The Power Purse's wormholes also grant access to a number of full-sized, inhabited dimensions. For instance, the Microverse planet of Coronar (home world of former Big Hero 6 member Sunpyre) is accessible through the Power Purse. The total number of dimensions accessible via the Power Purse has yet to be determined. Although Honey Lemon can use the Power Purse's wormholes as a method of personal transportation, she only does so in rare instances when her life is in danger, as a trip through the Power Purse is often a very unpleasant experience for carbon-based lifeforms.

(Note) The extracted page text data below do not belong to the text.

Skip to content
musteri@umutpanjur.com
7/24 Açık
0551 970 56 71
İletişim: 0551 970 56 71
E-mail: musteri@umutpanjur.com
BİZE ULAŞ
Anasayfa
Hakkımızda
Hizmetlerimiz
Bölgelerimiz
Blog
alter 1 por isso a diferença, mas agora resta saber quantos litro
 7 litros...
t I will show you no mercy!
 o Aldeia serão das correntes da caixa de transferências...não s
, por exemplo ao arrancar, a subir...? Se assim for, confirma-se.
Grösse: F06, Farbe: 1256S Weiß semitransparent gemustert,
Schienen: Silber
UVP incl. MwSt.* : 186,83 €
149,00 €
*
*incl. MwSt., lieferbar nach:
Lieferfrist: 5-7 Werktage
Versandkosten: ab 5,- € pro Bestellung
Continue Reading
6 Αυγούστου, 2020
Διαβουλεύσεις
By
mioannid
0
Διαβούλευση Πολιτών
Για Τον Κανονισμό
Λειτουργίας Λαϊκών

Honey Lemon is a brilliant scientist who often keeps her opponents off-guard by feigning ignorance. As a secret agent of the Naichō intelligence agency, she is extensively trained in various martial arts, including aikido, judo, jujutsu, karate, Shaolin kung fu and tae kwon do.

== Reception ==

=== Accolades ===

- In 2020, Scary Mommy included Honey Lemon in "Looking For A Role Model? These 195+ Marvel Female Characters Are Truly Heroic" their list.
- In 2020, CBR.com ranked Honey Lemon 7th in their "Marvel Comics: Ranking Every Member Of Big Hero 6 From Weakest To Most Powerful" list.

==In other media==

===Disney version===

Honey Lemon appears in Big Hero 6, voiced by Genesis Rodriguez. This version is a student of the San Fransokyo Institute of Technology who specializes in chemistry. Co-director Chris Williams said, "She's a glass-is-half-full kind of person. But she has this mad-scientist quality with a twinkle in her eye—there's more to Honey than it seems." Honey Lemon wears bright pink armor that was built by Hiro with a mechanical purse that can mix different chemical elements, allowing her to create balls that she can use as explosives, traps, or safe exits.

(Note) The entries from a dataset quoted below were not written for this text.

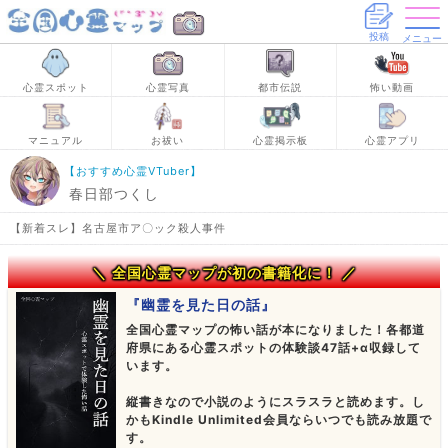
投稿
メニュー
心霊スポット
心霊写真
都市伝説
怖い動画
マニュアル
お祓い
心霊掲示板
心霊アプリ
【おすすめ心霊VTuber】
春日部つくし
【新着スレ】名古屋市ア〇ック殺人事件
＼ 全国心霊マップが初の書籍化に！ ／
『幽霊を見た日の話』
全国心霊マップの怖い話が本になりました！各都道
府県にある心霊スポットの体験談47話+α収録して
います。
縦書きなので小説のようにスラスラと読めます。し
かもKindle Unlimited会員ならいつでも読み放題で
す。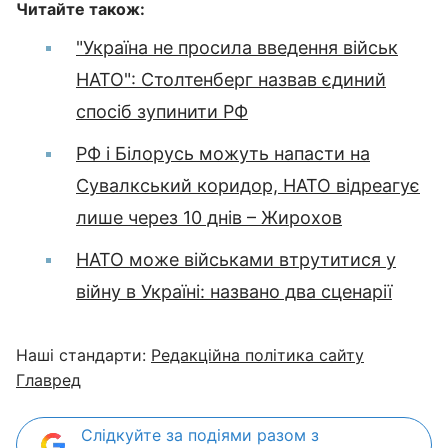
Читайте також:
"Україна не просила введення військ
НАТО": Столтенберг назвав єдиний
спосіб зупинити РФ
РФ і Білорусь можуть напасти на
Сувалкський коридор, НАТО відреагує
лише через 10 днів – Жирохов
НАТО може військами втрутитися у
війну в Україні: названо два сценарії
Наші стандарти:
Редакційна політика сайту
Главред
Слідкуйте за подіями разом з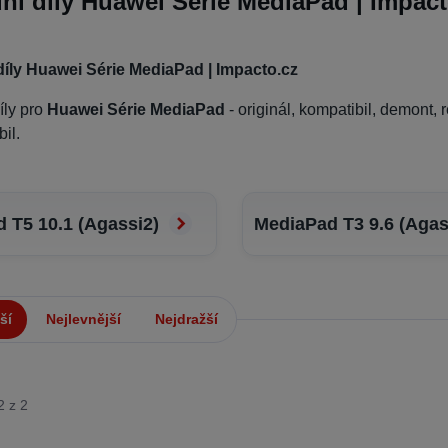
ní díly Huawei Série MediaPad | Impact
díly Huawei Série MediaPad | Impacto.cz
íly pro
Huawei Série MediaPad
- originál, kompatibil, demont, 
il.
 T5 10.1 (Agassi2)
MediaPad T3 9.6 (Agas
ší
Nejlevnější
Nejdražší
2 z 2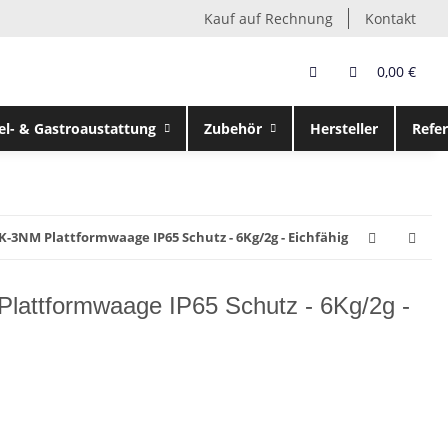
Kauf auf Rechnung
Kontakt
0,00 €
el- & Gastroaustattung
Zubehör
Hersteller
Refe
K-3NM Plattformwaage IP65 Schutz - 6Kg/2g - Eichfähig
lattformwaage IP65 Schutz - 6Kg/2g -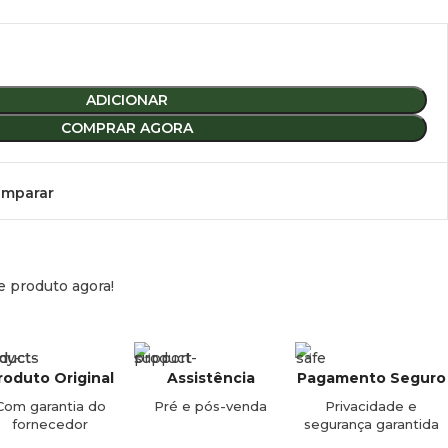
ADICIONAR
COMPRAR AGORA
mparar
e produto agora!
roduto Original
Assistência
Pagamento Seguro
Com garantia do
Pré e pós-venda
Privacidade e
fornecedor
segurança garantida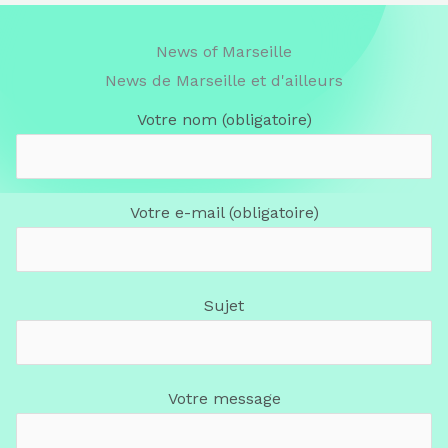
News of Marseille
News de Marseille et d'ailleurs
Votre nom (obligatoire)
Votre e-mail (obligatoire)
Sujet
Votre message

Honey Lemon appears in Big Hero 6: The Series, with Rodriguez reprising the role.

====Video games====

- Honey Lemon appears as a non-playable character in Big Hero 6: Battle in the Bay.
- Honey Lemon appears as an unlockable playable character in Disney Magic Kingdoms.
- Honey Lemon appears as a playable character in Disney Heroes: Battle Mode.
- Honey Lemon appears in Kingdom Hearts III, voiced by Genesis Rodriguez in the English version and Mai Yamane in Japanese.
- Honey Lemon appears as a playable character in Disney Speedstorm.

====Other appearances====
Honey Lemon makes a cameo appearance in Once Upon a Studio.